• [DATA TO USE]
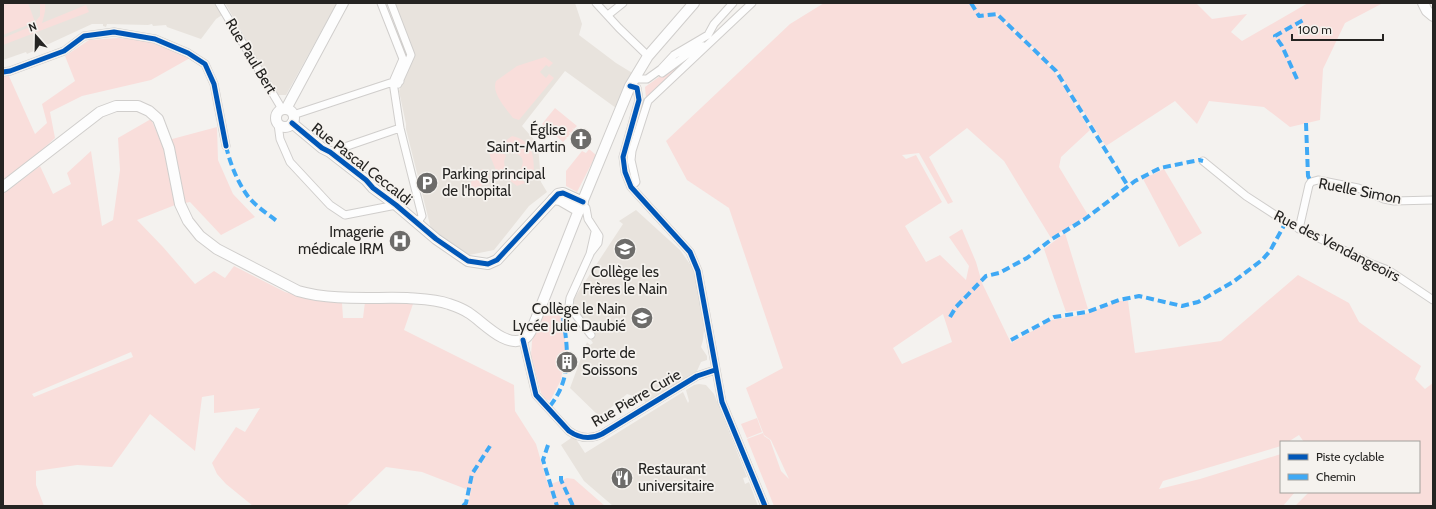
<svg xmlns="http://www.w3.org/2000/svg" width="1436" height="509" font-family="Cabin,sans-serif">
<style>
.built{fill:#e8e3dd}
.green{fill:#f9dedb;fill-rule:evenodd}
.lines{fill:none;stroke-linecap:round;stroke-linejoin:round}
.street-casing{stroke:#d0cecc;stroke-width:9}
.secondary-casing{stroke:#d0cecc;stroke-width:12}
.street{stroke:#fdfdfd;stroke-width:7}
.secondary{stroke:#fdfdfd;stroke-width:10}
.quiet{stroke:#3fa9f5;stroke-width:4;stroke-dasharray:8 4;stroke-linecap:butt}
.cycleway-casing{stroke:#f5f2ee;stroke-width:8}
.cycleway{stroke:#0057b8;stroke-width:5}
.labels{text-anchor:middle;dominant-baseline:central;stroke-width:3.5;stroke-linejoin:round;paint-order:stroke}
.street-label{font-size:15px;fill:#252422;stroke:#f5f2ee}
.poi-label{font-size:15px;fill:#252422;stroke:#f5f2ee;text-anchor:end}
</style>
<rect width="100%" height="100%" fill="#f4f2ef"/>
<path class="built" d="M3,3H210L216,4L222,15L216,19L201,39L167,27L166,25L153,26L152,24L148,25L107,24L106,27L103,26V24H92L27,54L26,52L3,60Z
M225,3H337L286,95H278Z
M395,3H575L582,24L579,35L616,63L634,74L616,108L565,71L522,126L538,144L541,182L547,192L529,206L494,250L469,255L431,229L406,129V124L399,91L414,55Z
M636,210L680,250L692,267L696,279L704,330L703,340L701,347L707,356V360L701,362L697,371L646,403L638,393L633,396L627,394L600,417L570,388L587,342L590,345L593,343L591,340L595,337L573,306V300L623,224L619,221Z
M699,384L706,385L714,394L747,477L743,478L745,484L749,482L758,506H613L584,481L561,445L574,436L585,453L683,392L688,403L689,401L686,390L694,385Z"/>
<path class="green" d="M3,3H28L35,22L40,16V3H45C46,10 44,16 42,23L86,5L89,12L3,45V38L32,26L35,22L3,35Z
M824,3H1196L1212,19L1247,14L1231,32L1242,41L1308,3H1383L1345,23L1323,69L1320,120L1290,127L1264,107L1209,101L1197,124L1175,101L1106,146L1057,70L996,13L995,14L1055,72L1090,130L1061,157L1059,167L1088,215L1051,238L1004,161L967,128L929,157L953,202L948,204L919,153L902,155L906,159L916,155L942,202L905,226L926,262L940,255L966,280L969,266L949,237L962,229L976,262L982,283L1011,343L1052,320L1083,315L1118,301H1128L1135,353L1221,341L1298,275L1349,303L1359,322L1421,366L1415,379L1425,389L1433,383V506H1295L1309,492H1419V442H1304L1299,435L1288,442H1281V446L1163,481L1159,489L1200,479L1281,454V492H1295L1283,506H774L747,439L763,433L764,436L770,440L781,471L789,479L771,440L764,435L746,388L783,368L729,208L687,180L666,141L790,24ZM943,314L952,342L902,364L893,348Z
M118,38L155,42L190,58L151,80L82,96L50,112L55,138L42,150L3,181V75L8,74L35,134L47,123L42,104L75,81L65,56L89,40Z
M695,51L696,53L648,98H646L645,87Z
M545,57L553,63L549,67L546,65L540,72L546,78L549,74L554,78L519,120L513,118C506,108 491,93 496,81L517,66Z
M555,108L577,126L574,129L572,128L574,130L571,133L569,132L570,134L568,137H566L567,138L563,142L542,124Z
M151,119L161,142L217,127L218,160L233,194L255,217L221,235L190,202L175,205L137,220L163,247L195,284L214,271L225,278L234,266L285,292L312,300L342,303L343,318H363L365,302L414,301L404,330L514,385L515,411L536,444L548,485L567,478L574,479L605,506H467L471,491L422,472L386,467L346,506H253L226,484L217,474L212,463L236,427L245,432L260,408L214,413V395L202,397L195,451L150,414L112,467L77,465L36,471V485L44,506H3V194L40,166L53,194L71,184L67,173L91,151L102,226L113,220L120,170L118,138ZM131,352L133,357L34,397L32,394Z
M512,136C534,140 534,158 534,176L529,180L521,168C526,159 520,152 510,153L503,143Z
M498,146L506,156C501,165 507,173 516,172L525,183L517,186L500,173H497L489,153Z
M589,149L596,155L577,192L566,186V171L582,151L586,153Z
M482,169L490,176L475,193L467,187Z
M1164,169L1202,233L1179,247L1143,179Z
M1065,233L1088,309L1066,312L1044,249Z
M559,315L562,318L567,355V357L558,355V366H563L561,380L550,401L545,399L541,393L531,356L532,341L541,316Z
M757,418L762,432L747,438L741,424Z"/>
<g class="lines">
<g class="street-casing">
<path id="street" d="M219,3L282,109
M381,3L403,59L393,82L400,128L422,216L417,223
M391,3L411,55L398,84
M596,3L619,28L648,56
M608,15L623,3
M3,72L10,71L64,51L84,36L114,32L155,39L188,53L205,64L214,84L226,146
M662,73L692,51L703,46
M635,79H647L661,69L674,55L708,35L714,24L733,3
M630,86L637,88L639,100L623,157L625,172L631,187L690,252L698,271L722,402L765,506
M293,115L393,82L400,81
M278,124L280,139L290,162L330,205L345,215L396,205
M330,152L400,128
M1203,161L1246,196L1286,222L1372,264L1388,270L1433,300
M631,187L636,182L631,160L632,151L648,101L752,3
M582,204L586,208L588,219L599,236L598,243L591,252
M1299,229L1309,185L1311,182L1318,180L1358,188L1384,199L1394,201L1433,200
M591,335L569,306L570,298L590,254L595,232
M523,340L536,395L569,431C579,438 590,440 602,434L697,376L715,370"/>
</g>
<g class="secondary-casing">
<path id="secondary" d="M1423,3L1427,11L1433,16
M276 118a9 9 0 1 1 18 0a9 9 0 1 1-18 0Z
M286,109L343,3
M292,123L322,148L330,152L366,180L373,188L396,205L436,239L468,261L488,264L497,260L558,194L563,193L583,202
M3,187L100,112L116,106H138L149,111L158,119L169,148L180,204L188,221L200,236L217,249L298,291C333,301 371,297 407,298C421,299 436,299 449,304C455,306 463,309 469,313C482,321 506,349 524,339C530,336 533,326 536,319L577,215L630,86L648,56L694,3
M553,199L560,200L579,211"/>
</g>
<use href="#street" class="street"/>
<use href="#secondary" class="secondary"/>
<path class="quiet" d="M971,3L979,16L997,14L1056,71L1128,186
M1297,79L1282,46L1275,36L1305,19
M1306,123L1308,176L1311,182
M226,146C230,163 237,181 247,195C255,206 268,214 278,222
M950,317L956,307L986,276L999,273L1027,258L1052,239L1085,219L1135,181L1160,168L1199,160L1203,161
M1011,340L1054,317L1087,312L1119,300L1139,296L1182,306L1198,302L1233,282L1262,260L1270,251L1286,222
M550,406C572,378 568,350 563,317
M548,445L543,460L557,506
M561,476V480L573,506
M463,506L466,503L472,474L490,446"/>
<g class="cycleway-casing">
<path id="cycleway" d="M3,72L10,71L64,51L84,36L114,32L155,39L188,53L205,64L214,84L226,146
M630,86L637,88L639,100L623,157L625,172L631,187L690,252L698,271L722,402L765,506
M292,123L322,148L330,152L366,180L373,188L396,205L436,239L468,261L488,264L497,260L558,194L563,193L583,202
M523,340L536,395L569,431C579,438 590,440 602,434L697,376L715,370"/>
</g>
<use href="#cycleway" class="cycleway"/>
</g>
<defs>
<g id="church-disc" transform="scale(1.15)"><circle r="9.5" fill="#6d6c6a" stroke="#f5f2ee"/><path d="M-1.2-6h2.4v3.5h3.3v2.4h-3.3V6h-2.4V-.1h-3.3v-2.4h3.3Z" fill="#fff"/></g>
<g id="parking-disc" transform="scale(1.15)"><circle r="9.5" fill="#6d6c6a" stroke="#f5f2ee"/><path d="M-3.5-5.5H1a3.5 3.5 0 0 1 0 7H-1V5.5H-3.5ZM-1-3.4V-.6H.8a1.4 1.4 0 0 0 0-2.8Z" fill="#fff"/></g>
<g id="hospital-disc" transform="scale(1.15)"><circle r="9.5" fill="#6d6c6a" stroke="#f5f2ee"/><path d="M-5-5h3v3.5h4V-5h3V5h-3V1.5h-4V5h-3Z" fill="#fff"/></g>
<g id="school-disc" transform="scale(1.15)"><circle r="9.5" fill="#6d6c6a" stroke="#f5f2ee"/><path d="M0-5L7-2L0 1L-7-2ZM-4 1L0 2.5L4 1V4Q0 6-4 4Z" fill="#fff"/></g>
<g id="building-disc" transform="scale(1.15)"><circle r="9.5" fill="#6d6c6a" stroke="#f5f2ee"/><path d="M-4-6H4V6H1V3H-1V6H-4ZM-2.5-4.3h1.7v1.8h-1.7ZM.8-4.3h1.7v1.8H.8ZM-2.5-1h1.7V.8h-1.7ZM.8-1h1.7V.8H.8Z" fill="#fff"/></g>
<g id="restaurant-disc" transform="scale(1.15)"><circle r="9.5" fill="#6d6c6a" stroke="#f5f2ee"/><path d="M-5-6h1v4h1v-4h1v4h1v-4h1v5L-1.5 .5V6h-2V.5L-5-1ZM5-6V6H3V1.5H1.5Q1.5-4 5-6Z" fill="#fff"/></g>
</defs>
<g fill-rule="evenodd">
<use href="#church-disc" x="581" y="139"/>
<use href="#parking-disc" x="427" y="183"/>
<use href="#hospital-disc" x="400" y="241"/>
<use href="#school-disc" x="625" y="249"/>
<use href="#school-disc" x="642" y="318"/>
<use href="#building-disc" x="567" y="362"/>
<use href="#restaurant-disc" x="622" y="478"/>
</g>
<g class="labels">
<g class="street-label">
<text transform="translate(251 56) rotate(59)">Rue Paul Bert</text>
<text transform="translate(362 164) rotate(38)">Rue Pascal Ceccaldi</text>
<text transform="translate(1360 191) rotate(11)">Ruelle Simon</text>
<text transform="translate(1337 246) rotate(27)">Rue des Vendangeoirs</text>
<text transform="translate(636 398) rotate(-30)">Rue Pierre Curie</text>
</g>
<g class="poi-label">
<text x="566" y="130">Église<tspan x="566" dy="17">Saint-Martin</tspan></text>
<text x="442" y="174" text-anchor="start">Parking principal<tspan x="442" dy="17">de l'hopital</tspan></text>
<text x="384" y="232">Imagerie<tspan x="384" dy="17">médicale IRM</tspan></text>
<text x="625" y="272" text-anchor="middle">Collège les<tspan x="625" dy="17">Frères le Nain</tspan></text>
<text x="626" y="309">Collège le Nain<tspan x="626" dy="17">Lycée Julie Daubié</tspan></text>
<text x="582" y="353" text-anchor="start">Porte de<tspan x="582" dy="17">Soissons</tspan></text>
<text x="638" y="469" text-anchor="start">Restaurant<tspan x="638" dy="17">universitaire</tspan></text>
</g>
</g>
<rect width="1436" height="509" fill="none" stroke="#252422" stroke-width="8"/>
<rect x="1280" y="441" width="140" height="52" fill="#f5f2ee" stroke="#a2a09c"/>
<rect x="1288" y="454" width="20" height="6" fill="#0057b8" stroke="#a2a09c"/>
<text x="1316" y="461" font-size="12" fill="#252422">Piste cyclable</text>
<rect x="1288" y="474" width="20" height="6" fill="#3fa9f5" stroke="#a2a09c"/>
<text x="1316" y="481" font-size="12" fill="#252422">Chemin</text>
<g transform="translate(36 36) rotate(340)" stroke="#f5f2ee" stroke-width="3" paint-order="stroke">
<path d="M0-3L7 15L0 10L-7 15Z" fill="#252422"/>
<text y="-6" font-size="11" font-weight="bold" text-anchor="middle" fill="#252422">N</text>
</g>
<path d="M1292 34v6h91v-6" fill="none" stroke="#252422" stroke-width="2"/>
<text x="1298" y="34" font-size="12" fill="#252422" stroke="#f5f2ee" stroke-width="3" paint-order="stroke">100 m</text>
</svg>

• [WHAT YOU HAVE TO DO]
Scan the entries and show every line in which the word "rule" is found.

• [EXERCISE RESPONSE]
.green{fill:#f9dedb;fill-rule:evenodd}
<g fill-rule="evenodd">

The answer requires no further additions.